▸ **WORK TASK 1**
In the Bo'ness and Eyemouth text, translate this sentence into Spanish: "People are lovely, smiling and friendly."
▸ **WORK TASK 2**
Transcribe everything in the Bo'ness and Eyemouth text from "Family friendly heritage" down to "at my website.".

▸ **TEXT SHOWN**
Steam train at the Bo'ness Kinneil Railway

Steam train at the Bo’ness Kinneil Railway

Kinneil House, built by the powerful Hamilton family in the 15th century, lies on the western edge of the town. In the grounds are a cottage whereJames Watt worked on his experimental steam engine and the steam cylinder of a Newcomen engine. The remains of an engine house are located in Kinningars Park, off Harbour Road. Bo’ness has a single secondary school, Bo’ness Academy, and five primary schools. There are a number of churches, including Bo’ness Old Kirk, Carriden Parish Church, St Andrew’s Parish Church, Craigmailen United Free Church, St. Catharine’s Episcopal Church, Bo’ness Apostolic Church, Bo’ness Baptist Church, The Bo’ness Salvation Army and St. Mary of the Assumption RC. Bo’ness is also home to the recently refurbished Hippodrome Cinema, which is the oldest picture house in Scotland. The building, along with many other buildings in Bo’ness, was designed by Matthew Steele, a local resident and architect. The Hippodrome was built in 1912.

Personally, what I like the most in Bo’ness is the old train station, the museum and old steam trains. I love everything vintage and last year I was there while a special event was taking place, trains were running and visitors could walk along the old train station, have a ride on the steam train and just go back in time to old days, which is wonderful. There are many events at the Railway to bring some joy to the visitors. According to the  BO’NESS STATION website :

 Family friendly heritage railway & museum – Passenger trains start and Museum opens 21 March 2015. 

Additionally, I love the museum, I just absolutely adore the old massive machines which are standing there in the museum, you can touch them, admire them and take photos. Check when the the museum is open so you will not go in vain, as once I traveled there in vain, and had only 10 minutes before they closed it.

Enjoy Scotland’s largest railway museum at Bo’ness

As the comment below says, there is nothing much to see in the town itself but if you are the old train lover, it is worth coming and spending a few hours there. People are lovely, smiling and friendly. I have been there a few times and am planning to go again.

If you want to see more photos of the station have a look at my website. 

Thank you for your visit 🙂

 

 

 

Eyemouth

I totally love Eyemouth, if I can say so 🙂 I go there regularly every summer. I love the landscape on the way and because I am crazy about photography and the beauty of creation, whenever I see beautiful landscape I have to stop and take photos, so usually it takes more time to travel for me.

The place which is called Eyemouth, yes, Eye and Mouth is worth visiting. What I love the most there, is the old harbour. The harbour is full of old vintage ships and boats but it is still working! They still go fishing and bring back nets full of sea creatures, there are also seals in the harbor, sometimes you can see them and even feed them, as there is food that you can buy to feed the seals! This is wonderful!  After you walk and take your photos, see old buildings and vintage boats, you can go to the shop, ( there are a few), and buy fresh fish and chips, plus you can eat them sitting on the bench, looking at the sea, smelling the fresh fragrance of the seawater and listening to the screams of the seagulls. After you have enough you can give the rest to the birds.

▸ **STORED DATA**
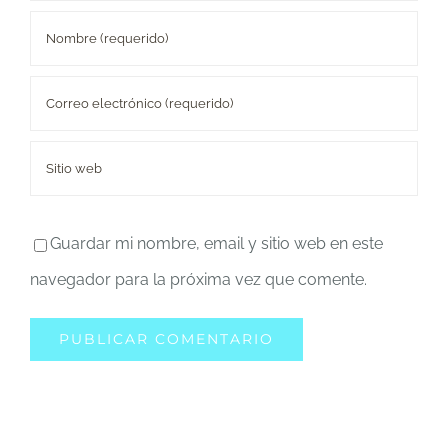
Guardar mi nombre, email y sitio web en este
navegador para la próxima vez que comente.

▸ **WRITTEN REPLY 1**
La gente es encantadora, sonriente y amable.

▸ **WRITTEN REPLY 2**
Family friendly heritage railway & museum – Passenger trains start and Museum opens 21 March 2015. 

Additionally, I love the museum, I just absolutely adore the old massive machines which are standing there in the museum, you can touch them, admire them and take photos. Check when the the museum is open so you will not go in vain, as once I traveled there in vain, and had only 10 minutes before they closed it.

Enjoy Scotland’s largest railway museum at Bo’ness

As the comment below says, there is nothing much to see in the town itself but if you are the old train lover, it is worth coming and spending a few hours there. People are lovely, smiling and friendly. I have been there a few times and am planning to go again.

If you want to see more photos of the station have a look at my website.